Schulz Marie-Christin1ORCID,Bartsch Mandy V.2ORCID,Merkel Christian1ORCID,Strumpf Hendrik1,Schoenfeld Mircea A.134ORCID,Hopf Jens-Max145ORCID

Affiliation:

1. Otto-von-Guericke University, Magdeburg 39120, Germany.

2. Donders Institute for Brain, Cognition and Behaviour, Radboud University, Nijmegen 6500HB, Netherlands.

3. Kliniken Schmieder, Heidelberg 69117, Germany.

4. Center for Behavioral and Brain Sciences, Magdeburg 39120, Germany.

5. Leibniz-Institute for Neurobiology, Magdeburg 39118, Germany.

Abstract

Color discrimination is fundamental to human behavior. We find bananas by coarsely searching for yellow but then differentiate nuances of yellow to pick the best exemplars.

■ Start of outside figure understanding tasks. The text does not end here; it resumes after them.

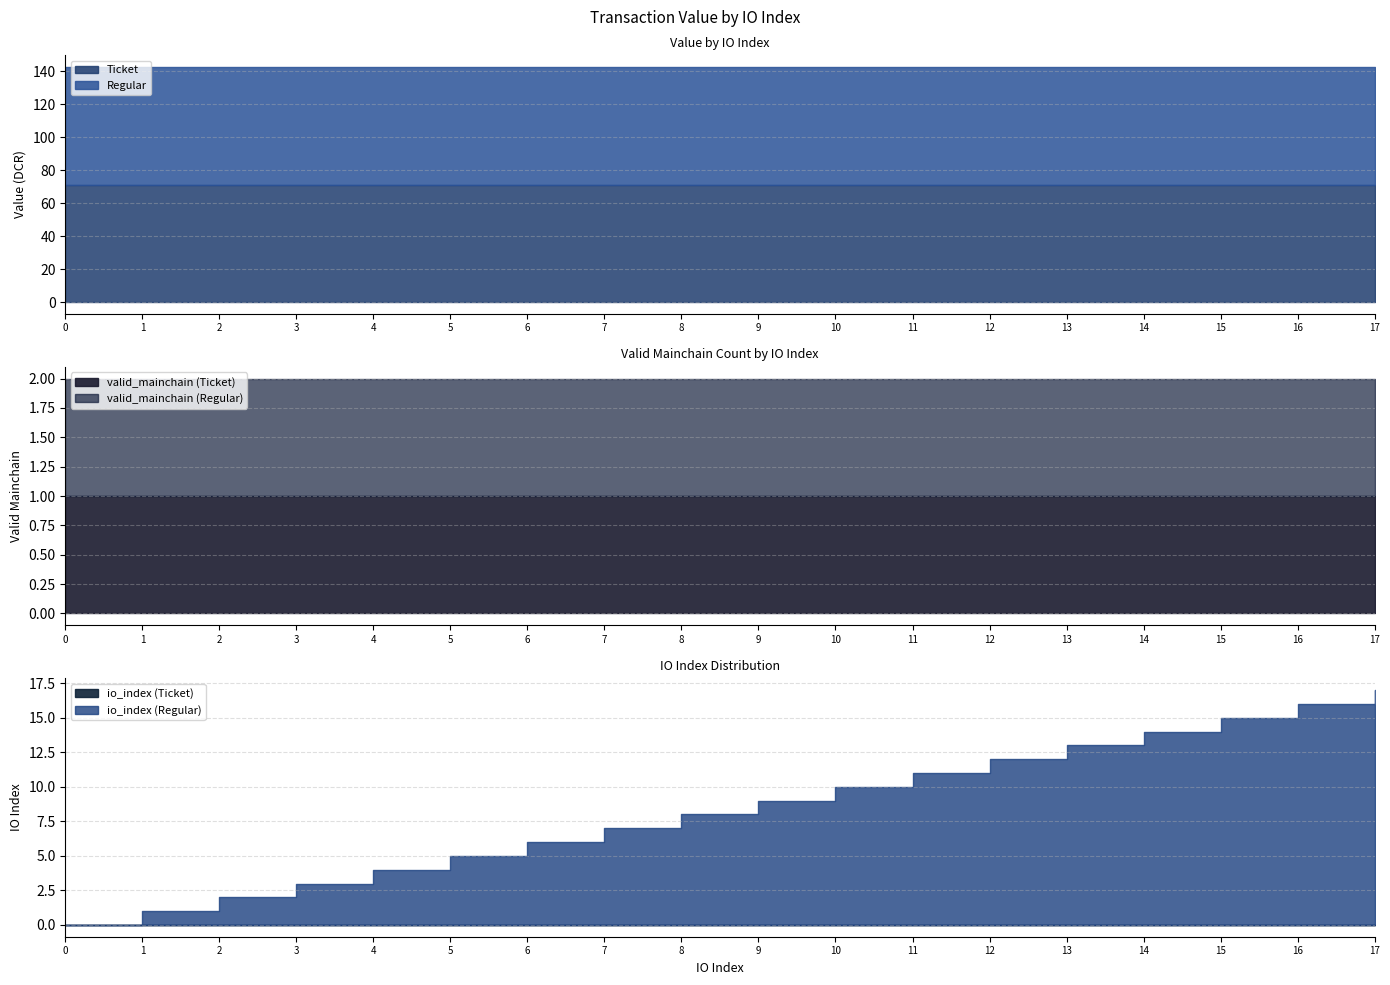

List the series in order of their peak value, lowest first.

valid_mainchain_Ticket, valid_mainchain_Regular, Ticket, Regular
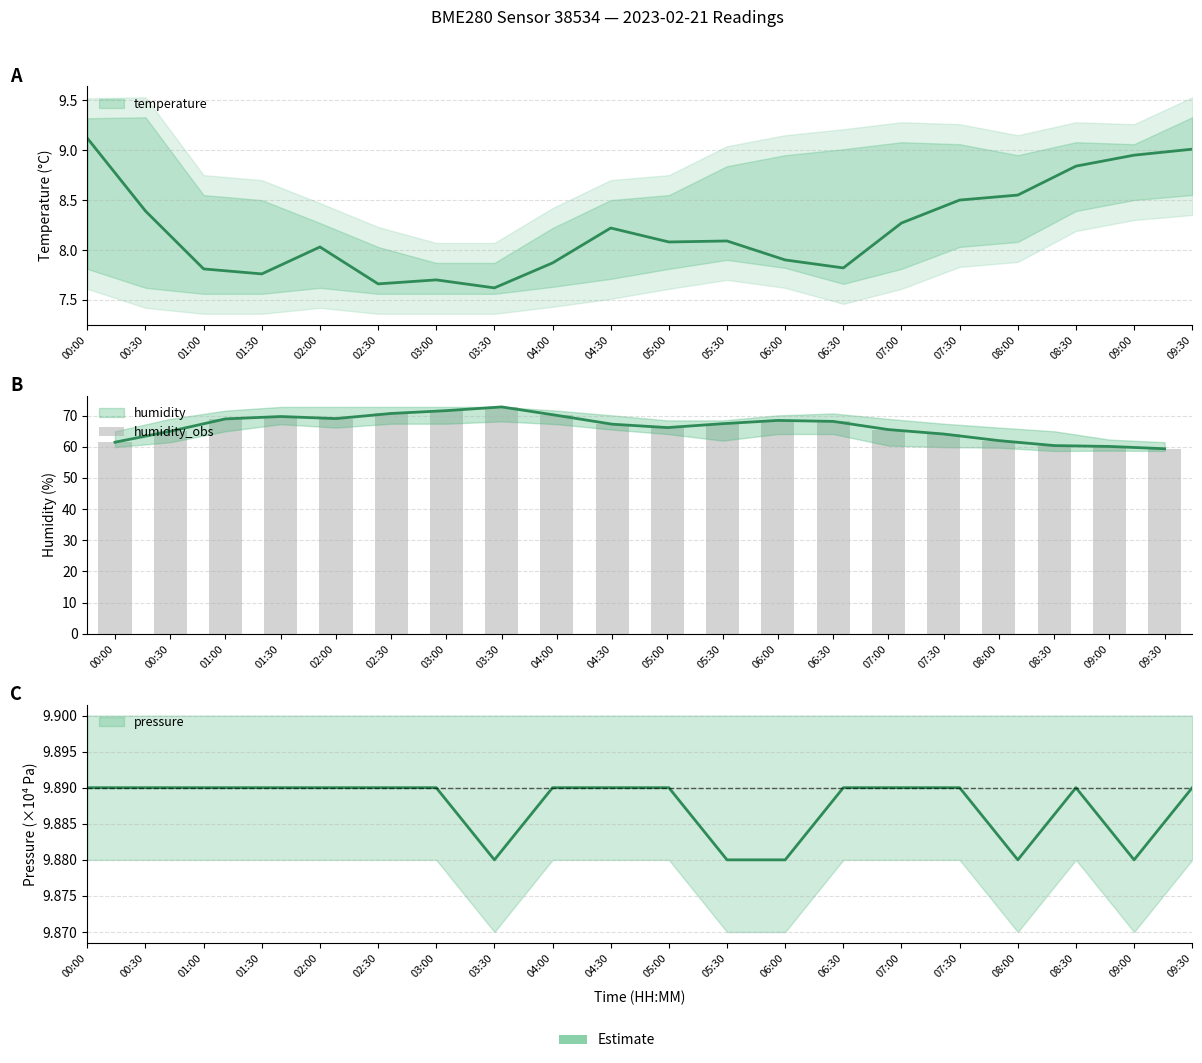

Is it true that the value at 05:00 is 66.1?

True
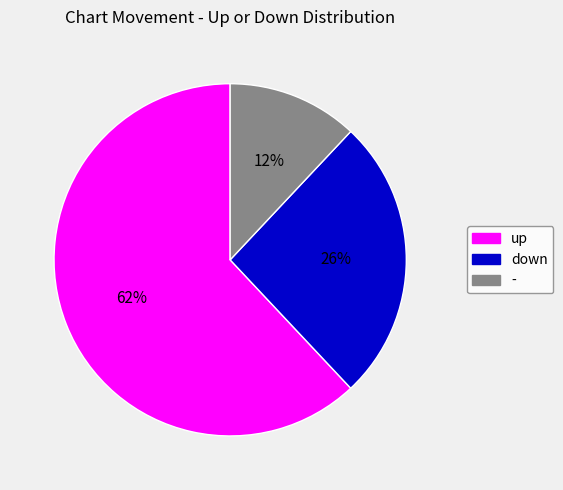

How many slices are in this pie chart?

3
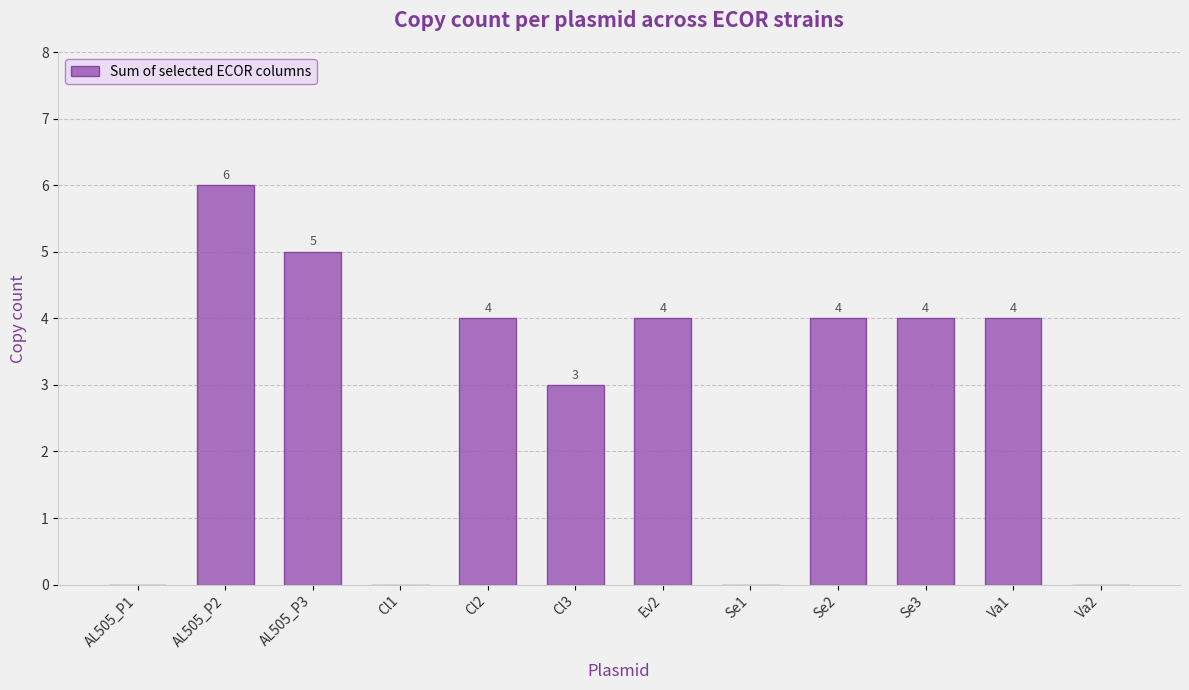

Reading left to right, list all the values displayed in this chart.

0	6	5	0	4	3	4	0	4	4	4	0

How does the brain adjust the resolution of color selectivity to our changing needs? Here, we analyze the brain magnetic response in the human visual cortex to show that color selectivity is adaptively set by coarse- and fine-resolving processes running in parallel at different hierarchical levels. Those include a gain enhancement in the higher-lever cortex of color units tuned away from the target to resolve very similar colors and a coarsely resolving gain enhancement in the mid-level cortex of units tuned to the target. Our findings suggest that attention operates on a form of multiresolution representation of color at different levels in the visual hierarchy, which keeps selectivity adaptive to a changing resolution context.